The opposition activists said on Saturday that more than 200 bodies had been found in houses and basements around Daraya, a working-class Sunni Muslim town to the southwest of Damascus.
They said that the army had killed the people "execution-style" in house-to-house raids.
Anti-government activists said that many of the bodies showed evidence of having been shot by snipers, while others appeared to have been shot at close range.
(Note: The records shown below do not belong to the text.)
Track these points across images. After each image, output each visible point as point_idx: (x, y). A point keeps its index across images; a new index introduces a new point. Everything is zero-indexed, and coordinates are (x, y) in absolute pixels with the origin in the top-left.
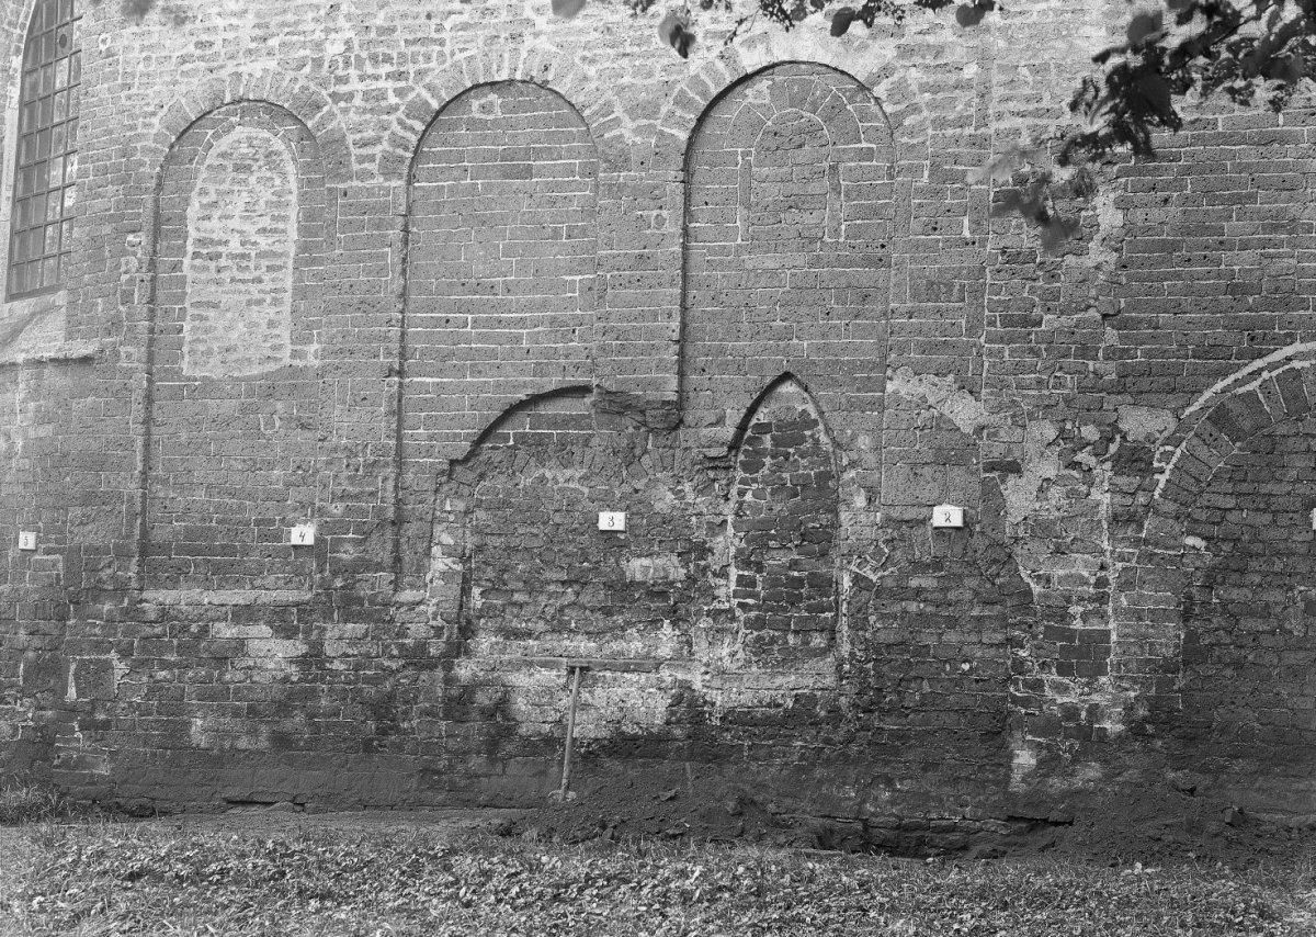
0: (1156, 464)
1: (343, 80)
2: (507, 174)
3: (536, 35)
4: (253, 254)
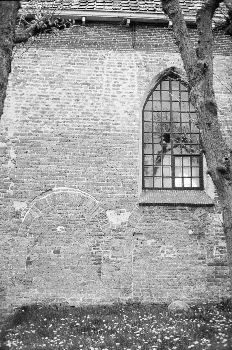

Abu Kinan, an activist in Daraya, told Reuters news agency that he had witnessed the death of an eight-year-old girl, Asma Abu al-Laban, who was shot by army snipers while she was in a car with her parents.
Violence across country
The Local Coordination Committees (LCC), an umbrella group of grassroots anti-regime activist organizations, said that more than 400 people had been killed in violence across Syria on Saturday, primarily in Damascus and its environs.
It also reported deaths in Aleppo, Deir ez-Zor, Idlib, Deraa, Hama and Homs provinces.
Tanks deployed on the Damascus ring-road shelled the southern neighborhoods of al-Lawwan and Nahr Aisheh late into Saturday night and fighting raged in the eastern Ghouta suburbs of the capital, residents said.
The Syrian army retook Daraya, one of many towns that surround Damascus, on Saturday, after three days of heavy bombardment, opposition activists said.
Combat helicopters and tanks also pounded opposition-held areas of the battered northern city of Aleppo, an AFP journalist and monitors said, as the army pressed on with its war against fighters there.
Lebanese citizen released
The UN estimates that more than 18,000 people have been killed since the uprising against Assad's government began in March 2011.
The conflict, which began as a series of peaceful protests, has turned into an armed rebellion that has forced more than 200,000 Syrians to flee the violence, and resulted in spillover into neighboring countries.
On Saturday, a Lebanese man who had been abducted with a group of 10 other in Syria in May was released and arrived home.
He had been kidnapped by armed members of the opposition, who said his release was a "goodwill gesture".
PHOTO CAPTION
Civilians stand outside a building after it was hit by shelling from Syrian regime forces in the northern city of Aleppo August 25, 2012.